Do signed measures on sigma-rings always have a Hahn decomposition? Let $X$ be a set.

Let $\mathcal{R}$ be a set of subsets of $X$ such that

$\{\} \in \mathcal{R}$
and
For all members $A$ and $B$ of $\mathcal{R}$, $\;\; (A\cup B)-(A\cap B) \; \in \; \mathcal{R} \;\;$.
and
For all sequences $\; \langle A_0,A_1,A_2,A_3,...\rangle \;$ of members of $\mathcal{R}$, $\;\;\;\; \displaystyle\bigcap_{n=0}^{\infty} \; A_n \;\; \in \;\; \mathcal{R}$

.

Let $\;\; \phi : \mathcal{R} \to \mathbb{R} \;\;$ be such that for all pairwise disjoint

sequences $\; \langle A_0,A_1,A_2,A_3,...\rangle \;$ of members of $\mathcal{R}$,

if $\;\;\;\; \displaystyle\bigcup_{n=0}^{\infty} \; A_n \;\; \in \;\; \mathcal{R} \;\;\;\;$ then $\;\;\;\; \displaystyle\sum_{n=0}^{\infty} \; \phi(A_n) \;\; = \;\; \phi\left(\displaystyle\bigcup_{n=0}^{\infty} \; A_n\right) \;\;\;\;$.

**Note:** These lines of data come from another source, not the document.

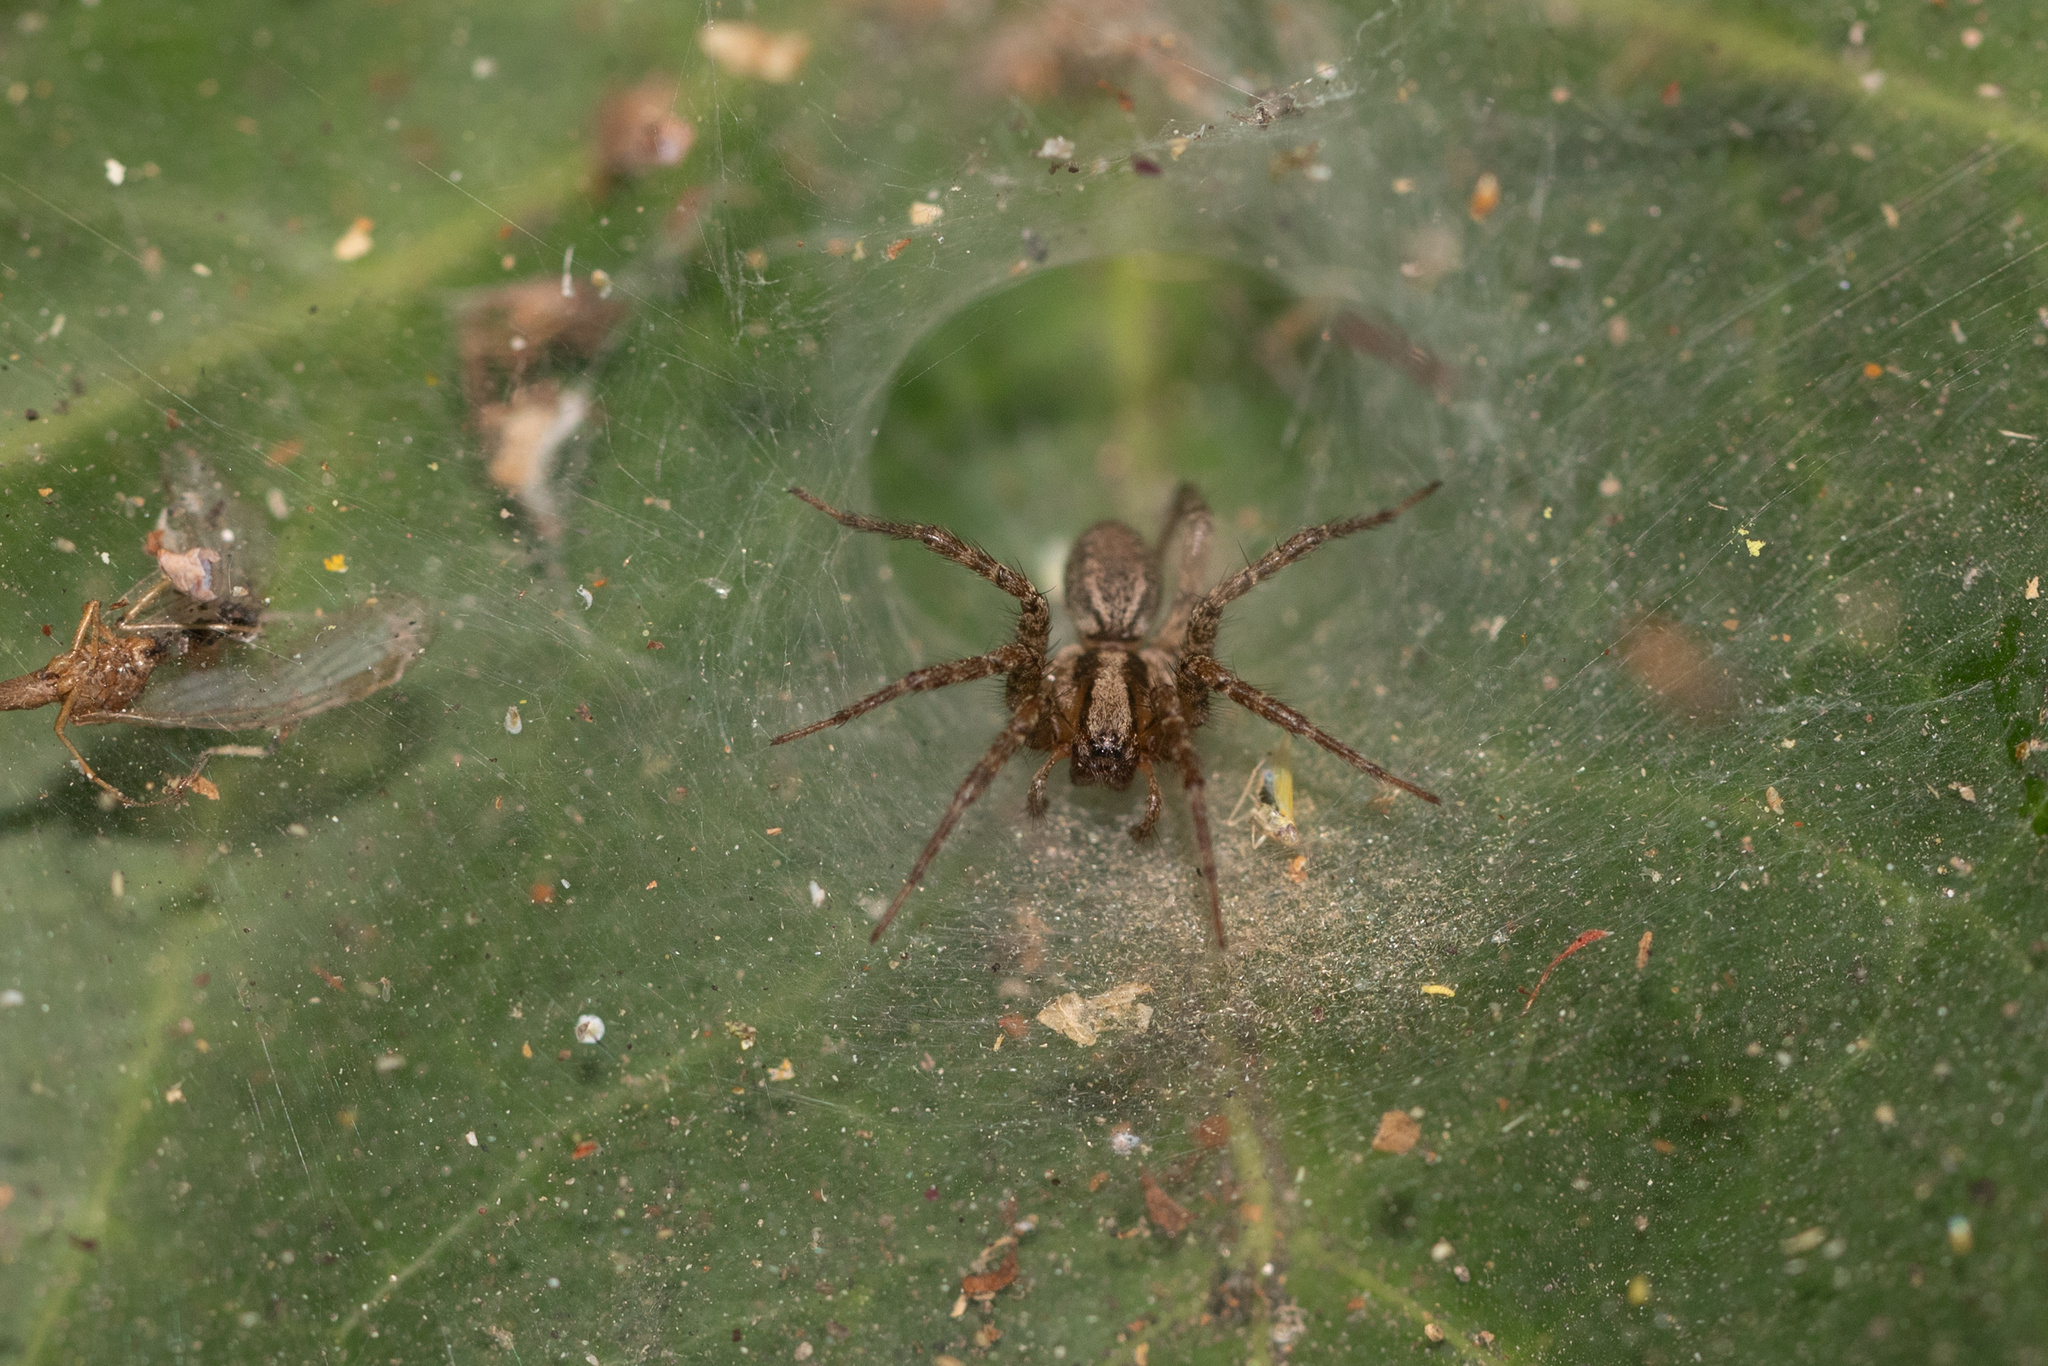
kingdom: Animalia
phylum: Arthropoda
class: Arachnida
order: Araneae
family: Agelenidae
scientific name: Agelenidae
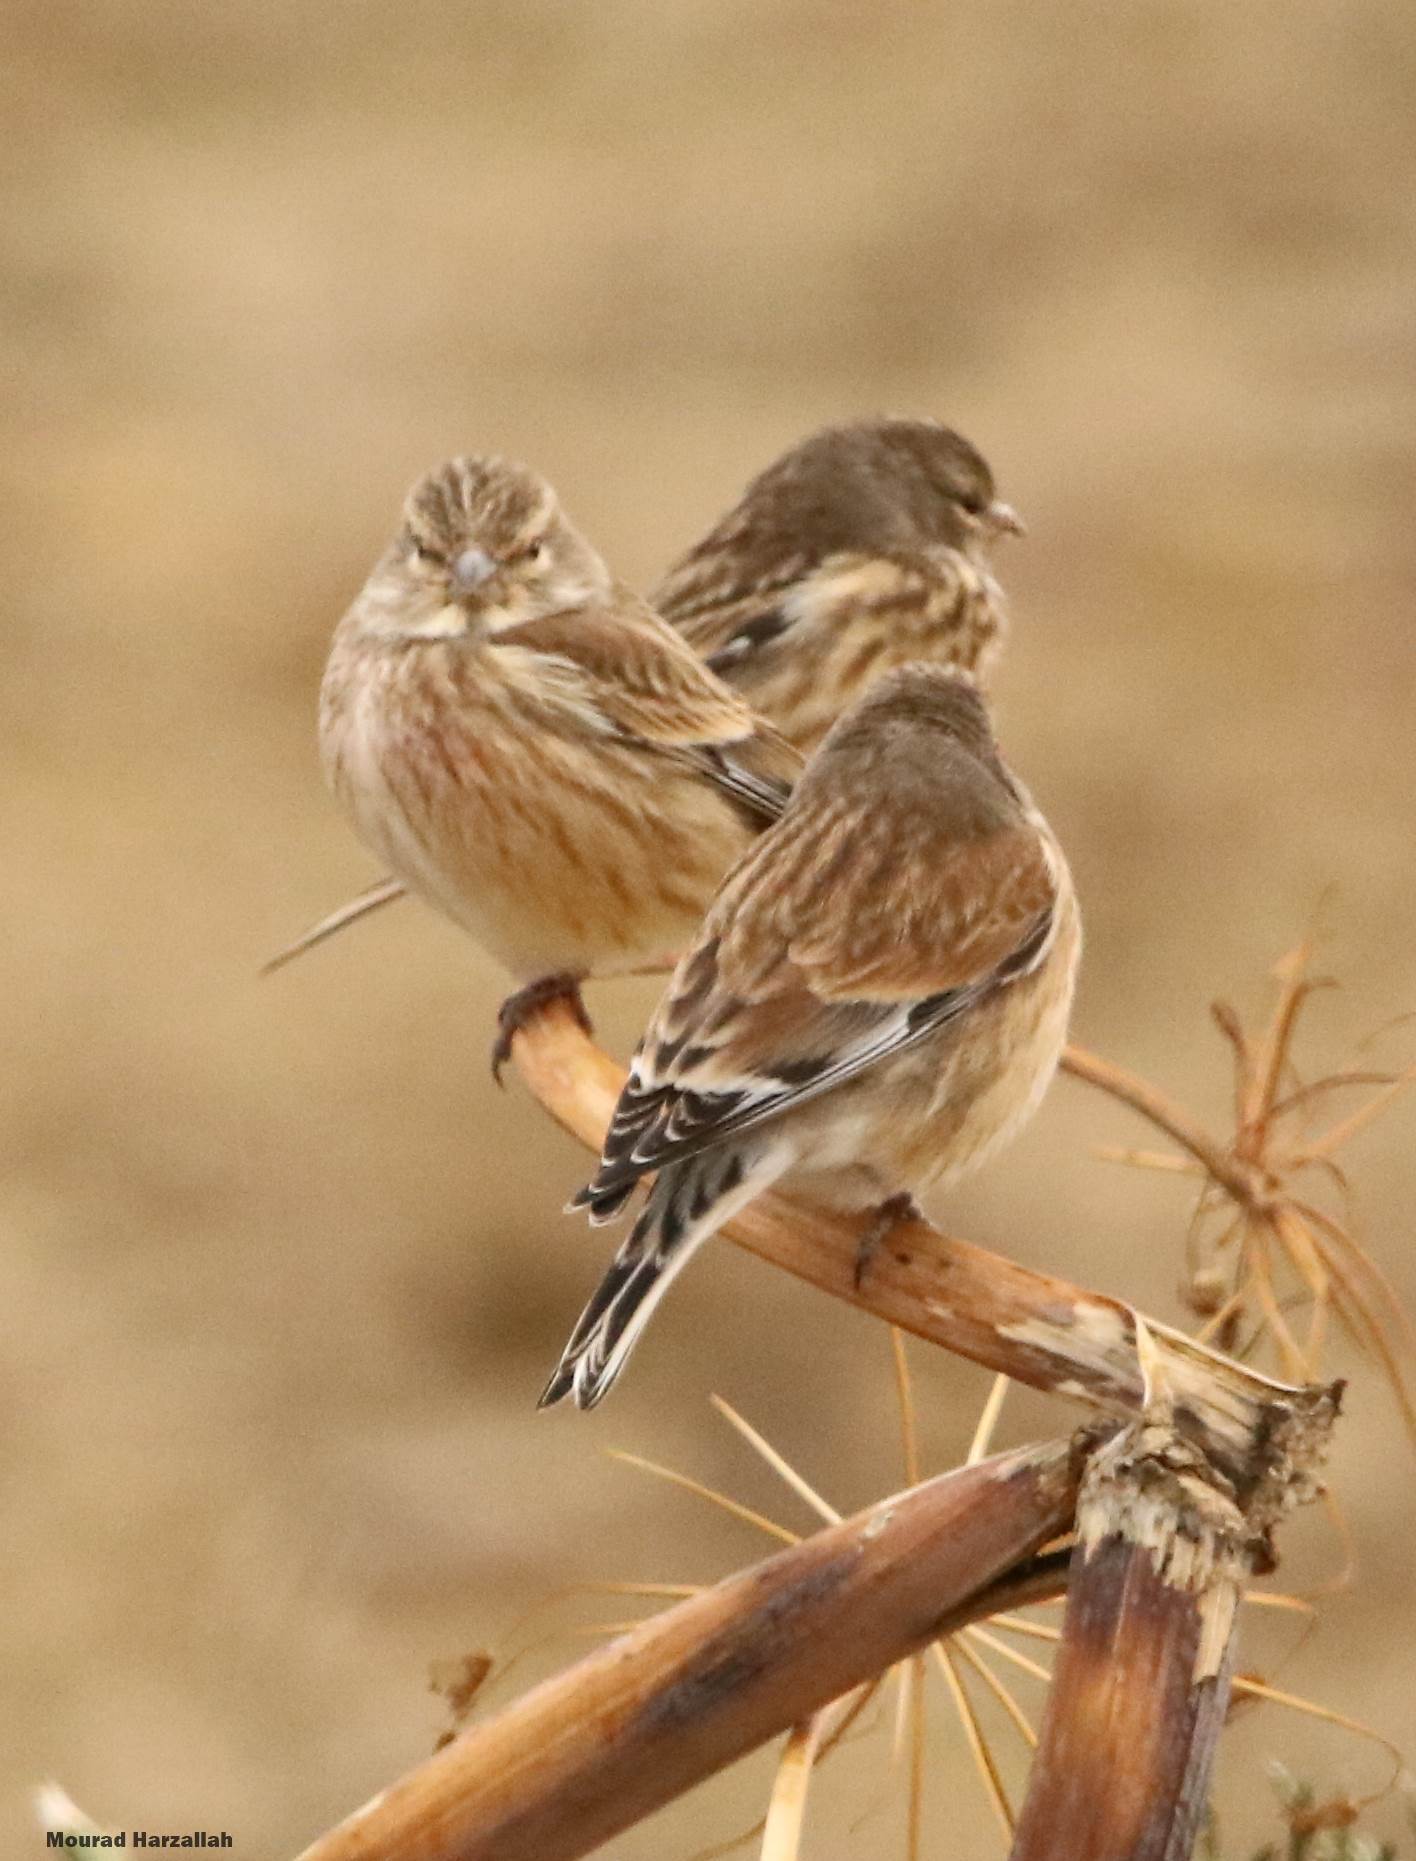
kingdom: Animalia
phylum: Chordata
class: Aves
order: Passeriformes
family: Fringillidae
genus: Linaria
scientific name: Linaria cannabina
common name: Common linnet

Does it follow that there exists a member $P$ of $\mathcal{R}$ such that
  
  for all members $A$ of $\mathcal{R}$, $\;\; A\cap P \; \in \; \mathcal{R} \;\;$ and $\; \phi(A-P\hspace{.01 in}) \leq 0 \leq \phi(A\cap P\hspace{.01 in}) \;\;$?


 A: Your axioms are:


*

*$\emptyset\in\mathcal R$

*$A,B\in\mathcal R \implies (A\cup B)\setminus (A\cap B)\in\mathcal R$

*$A_n\in\mathcal R \implies \bigcap_n A_n\in\mathcal R$


Then 2 and 3 show that $A,B\in\mathcal R \implies A\setminus B\in\mathcal R$.  Then 2 shows that $\mathcal R$ is closed under disjoint unions, so combined with 3, we see that $A,B\in\mathcal R \implies A\cup B = (A\setminus B) \cup (B\setminus A) \cup (A\cap B) \in \mathcal R$.  So actually your axioms describe a "$\delta$-ring" (see http://en.wikipedia.org/wiki/Delta-ring ) and not a $\sigma$-ring.
Here then is a counter-example to your question.  Let $X=\mathbb N$ with $\mathcal R$ being the collection of all finite subsets of $X$.  Define $\phi$ by
\[ \phi(A) = |A\cap\{\text{evens}\}| - |A\cap\{\text{odds}\}|. \]
This is a "measure" in your sense.  But then the only choice for $P$ would be the set of even numbers, and that's not in $\mathcal R$.
For a positive result, note that for any $A\in\mathcal R$, the collection $\mathcal R_A = \{ A\cap B : B\in\mathcal R \}$ is a $\sigma$-algebra on $A$, and $\phi$ restricted to $A$ is a signed measure in the usual sense.  So there is a Hahn-Decomposition for $A$.  You might think one could glue the Hahn decompositions together.  Perhaps getting $P\subseteq X$ such that for all $B\in\mathcal R$, we did have $B\cap P, B\setminus P \in\mathcal R$ and $\phi(B\setminus P) \leq 0 \leq \phi(B\cap P)$.  (This is true in my example).  But my gut reaction suggests that this probably can't be done in general (I await a good counter-example from someone else!)